R- You know, put your heart in it every time you get up on stage. No matter where you’re playing or what the circumstances of the day are, or the agony of being on the road sometimes. When you get up on stage, whether you’re in front of 5 people or 500 people, let all that B.S. go and put your heart into it, because that’s what it’s about and that’s what people pick up on, and that’s what allows you to develop an audience.
And you never know who’s in that audience, and you never know, when you play a show right, 5 can lead to 50 and then to 500 the next time, or 2 times, or 3 times. But, you can build it if you believe in what you’re doing and really have something.

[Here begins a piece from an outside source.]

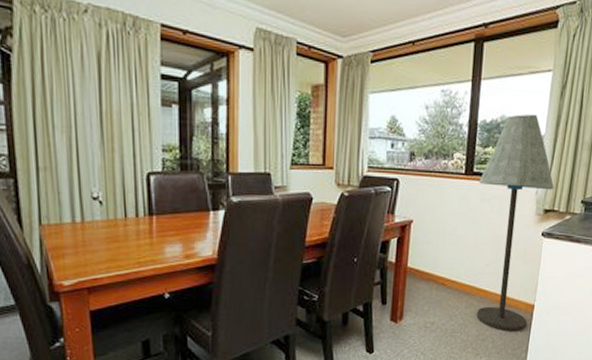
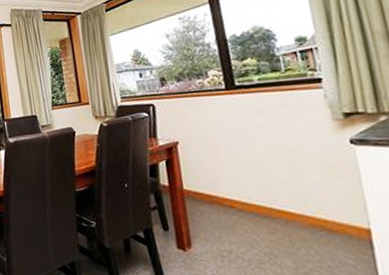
floor lamp: present [476,114,555,332] -> none [244,16,367,264]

And it’s hard to quantify when you find guys that can really make a band that works… It’s something that is more than the sum of it’s parts, and it’s not who’s the biggest hotshot on their instrument in your community or scene in music. It’s about finding the right people and like-mindedness, I would say. That’s what Galactic has had… We had like-mindedness in the early years, both in the music we want to learn about, explore, and play together and about just wanting to get out here and do it and see what happens. I’m gonna go with that!
G- That sounds good. Those are very good points and a very good answer!
Look, I just want to say again, thank you very much for taking the time to speak with Live High Five today and we will see you on April 9th in Syracuse, NY! Travel safe, play well, and can’t wait for the show!
R- Alright man Thank you. I appreciate it!